-- EXCERPTED DATA follows --
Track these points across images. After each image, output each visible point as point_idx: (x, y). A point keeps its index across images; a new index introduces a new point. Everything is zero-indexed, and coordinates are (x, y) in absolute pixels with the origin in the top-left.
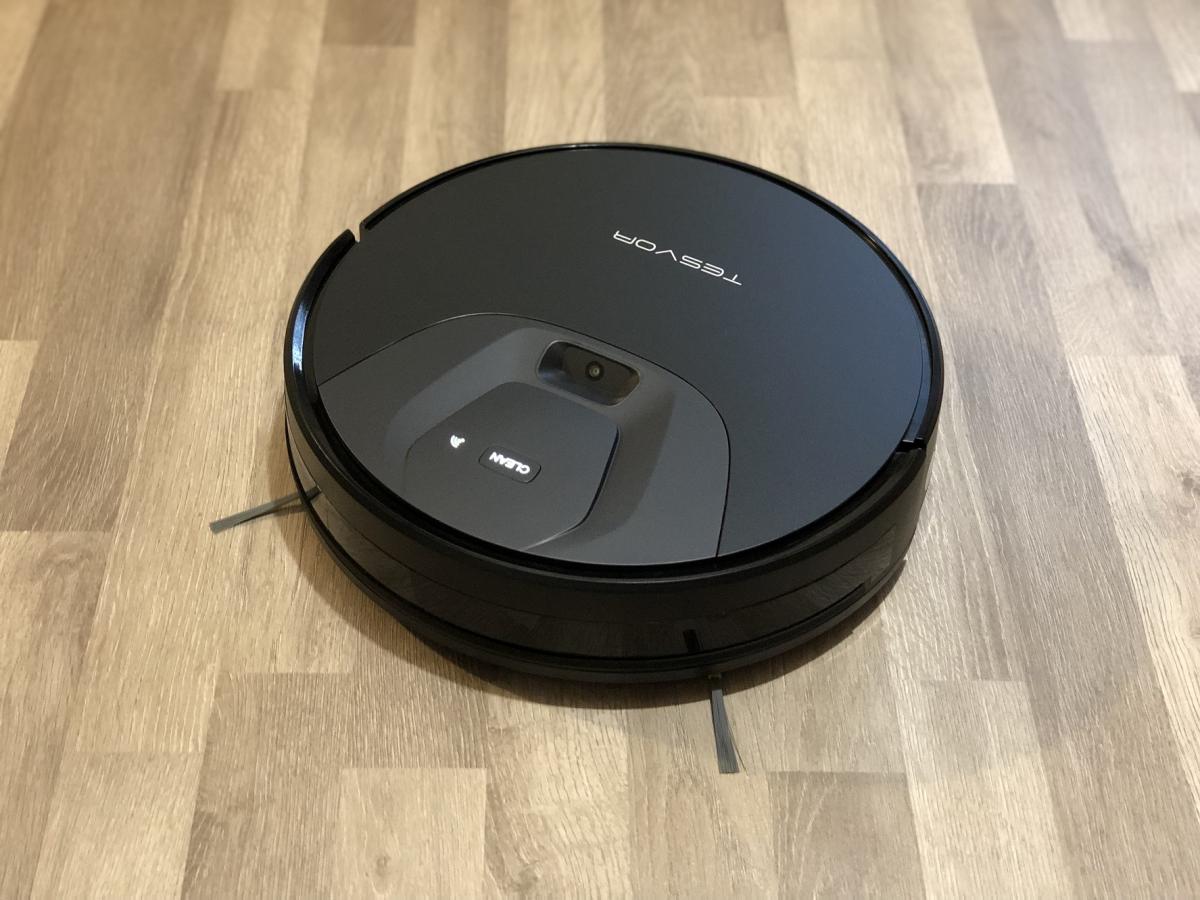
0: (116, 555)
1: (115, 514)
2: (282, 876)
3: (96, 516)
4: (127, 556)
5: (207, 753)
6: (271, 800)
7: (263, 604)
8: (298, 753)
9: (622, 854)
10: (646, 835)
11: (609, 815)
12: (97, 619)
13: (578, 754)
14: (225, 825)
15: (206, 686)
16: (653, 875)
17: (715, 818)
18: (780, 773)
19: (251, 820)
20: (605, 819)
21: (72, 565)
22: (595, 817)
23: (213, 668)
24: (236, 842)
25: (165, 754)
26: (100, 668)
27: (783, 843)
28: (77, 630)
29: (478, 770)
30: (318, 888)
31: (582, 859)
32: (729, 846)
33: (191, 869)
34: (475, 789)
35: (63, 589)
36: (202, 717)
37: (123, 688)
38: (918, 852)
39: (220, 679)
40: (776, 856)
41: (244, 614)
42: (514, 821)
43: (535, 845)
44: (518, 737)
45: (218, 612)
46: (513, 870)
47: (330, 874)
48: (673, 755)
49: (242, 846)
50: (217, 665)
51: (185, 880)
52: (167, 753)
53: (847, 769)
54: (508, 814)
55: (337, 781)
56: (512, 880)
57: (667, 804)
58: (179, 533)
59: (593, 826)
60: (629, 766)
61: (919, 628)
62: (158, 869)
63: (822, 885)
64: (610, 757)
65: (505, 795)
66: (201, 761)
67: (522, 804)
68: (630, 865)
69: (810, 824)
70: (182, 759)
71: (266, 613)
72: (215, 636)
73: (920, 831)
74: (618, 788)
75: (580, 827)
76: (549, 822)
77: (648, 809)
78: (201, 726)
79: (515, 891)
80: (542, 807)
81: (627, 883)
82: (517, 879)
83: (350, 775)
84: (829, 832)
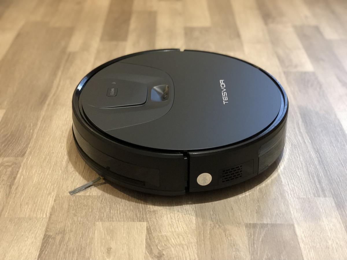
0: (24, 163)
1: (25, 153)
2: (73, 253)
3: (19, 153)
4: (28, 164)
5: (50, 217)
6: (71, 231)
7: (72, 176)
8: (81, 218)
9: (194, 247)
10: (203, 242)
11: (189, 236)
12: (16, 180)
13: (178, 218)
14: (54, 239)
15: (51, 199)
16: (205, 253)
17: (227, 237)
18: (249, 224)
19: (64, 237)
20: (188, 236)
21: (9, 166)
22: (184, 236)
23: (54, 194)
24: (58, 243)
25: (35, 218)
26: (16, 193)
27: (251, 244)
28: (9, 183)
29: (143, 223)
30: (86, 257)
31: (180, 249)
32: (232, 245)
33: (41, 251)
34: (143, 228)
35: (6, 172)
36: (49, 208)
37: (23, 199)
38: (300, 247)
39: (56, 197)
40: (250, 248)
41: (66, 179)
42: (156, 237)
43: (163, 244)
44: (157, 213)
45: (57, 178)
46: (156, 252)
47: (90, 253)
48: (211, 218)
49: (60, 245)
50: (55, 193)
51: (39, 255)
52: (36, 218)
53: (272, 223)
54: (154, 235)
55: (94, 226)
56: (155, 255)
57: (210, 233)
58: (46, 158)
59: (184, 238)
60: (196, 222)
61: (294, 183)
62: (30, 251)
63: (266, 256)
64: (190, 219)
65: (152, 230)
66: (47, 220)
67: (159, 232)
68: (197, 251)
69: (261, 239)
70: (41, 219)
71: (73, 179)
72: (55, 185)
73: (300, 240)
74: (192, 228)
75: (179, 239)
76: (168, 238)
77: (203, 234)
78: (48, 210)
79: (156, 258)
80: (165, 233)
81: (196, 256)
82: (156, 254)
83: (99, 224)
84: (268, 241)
-- EXCERPTED DATA concluded --
> YOUR TASK
Print all of the lines above word for word, leaving the pictures out.

> SOLVED EXERCISE
Track these points across images. After each image, output each visible point as point_idx: (x, y). A point keeps its index across images; a new index introduces a new point. Everything is zero-indexed, and coordinates are (x, y) in absolute pixels with the origin in the top-left.
0: (116, 555)
1: (115, 514)
2: (282, 876)
3: (96, 516)
4: (127, 556)
5: (207, 753)
6: (271, 800)
7: (263, 604)
8: (298, 753)
9: (622, 854)
10: (646, 835)
11: (609, 815)
12: (97, 619)
13: (578, 754)
14: (225, 825)
15: (206, 686)
16: (653, 875)
17: (715, 818)
18: (780, 773)
19: (251, 820)
20: (605, 819)
21: (72, 565)
22: (595, 817)
23: (213, 668)
24: (236, 842)
25: (165, 754)
26: (100, 668)
27: (783, 843)
28: (77, 630)
29: (478, 770)
30: (318, 888)
31: (582, 859)
32: (729, 846)
33: (191, 869)
34: (475, 789)
35: (63, 589)
36: (202, 717)
37: (123, 688)
38: (918, 852)
39: (220, 679)
40: (776, 856)
41: (244, 614)
42: (514, 821)
43: (535, 845)
44: (518, 737)
45: (218, 612)
46: (513, 870)
47: (330, 874)
48: (673, 755)
49: (242, 846)
50: (217, 665)
51: (185, 880)
52: (167, 753)
53: (847, 769)
54: (508, 814)
55: (337, 781)
56: (512, 880)
57: (667, 804)
58: (179, 533)
59: (593, 826)
60: (629, 766)
61: (919, 628)
62: (158, 869)
63: (822, 885)
64: (610, 757)
65: (505, 795)
66: (201, 761)
67: (522, 804)
68: (630, 865)
69: (810, 824)
70: (182, 759)
71: (266, 613)
72: (215, 636)
73: (920, 831)
74: (618, 788)
75: (580, 827)
76: (549, 822)
77: (648, 809)
78: (201, 726)
79: (515, 891)
80: (542, 807)
81: (627, 883)
82: (517, 879)
83: (350, 775)
84: (829, 832)
0: (24, 163)
1: (25, 153)
2: (73, 253)
3: (19, 153)
4: (28, 164)
5: (50, 217)
6: (71, 231)
7: (72, 176)
8: (81, 218)
9: (194, 247)
10: (203, 242)
11: (189, 236)
12: (16, 180)
13: (178, 218)
14: (54, 239)
15: (51, 199)
16: (205, 253)
17: (227, 237)
18: (249, 224)
19: (64, 237)
20: (188, 236)
21: (9, 166)
22: (184, 236)
23: (54, 194)
24: (58, 243)
25: (35, 218)
26: (16, 193)
27: (251, 244)
28: (9, 183)
29: (143, 223)
30: (86, 257)
31: (180, 249)
32: (232, 245)
33: (41, 251)
34: (143, 228)
35: (6, 172)
36: (49, 208)
37: (23, 199)
38: (300, 247)
39: (56, 197)
40: (250, 248)
41: (66, 179)
42: (156, 237)
43: (163, 244)
44: (157, 213)
45: (57, 178)
46: (156, 252)
47: (90, 253)
48: (211, 218)
49: (60, 245)
50: (55, 193)
51: (39, 255)
52: (36, 218)
53: (272, 223)
54: (154, 235)
55: (94, 226)
56: (155, 255)
57: (210, 233)
58: (46, 158)
59: (184, 238)
60: (196, 222)
61: (294, 183)
62: (30, 251)
63: (266, 256)
64: (190, 219)
65: (152, 230)
66: (47, 220)
67: (159, 232)
68: (197, 251)
69: (261, 239)
70: (41, 219)
71: (73, 179)
72: (55, 185)
73: (300, 240)
74: (192, 228)
75: (179, 239)
76: (168, 238)
77: (203, 234)
78: (48, 210)
79: (156, 258)
80: (165, 233)
81: (196, 256)
82: (156, 254)
83: (99, 224)
84: (268, 241)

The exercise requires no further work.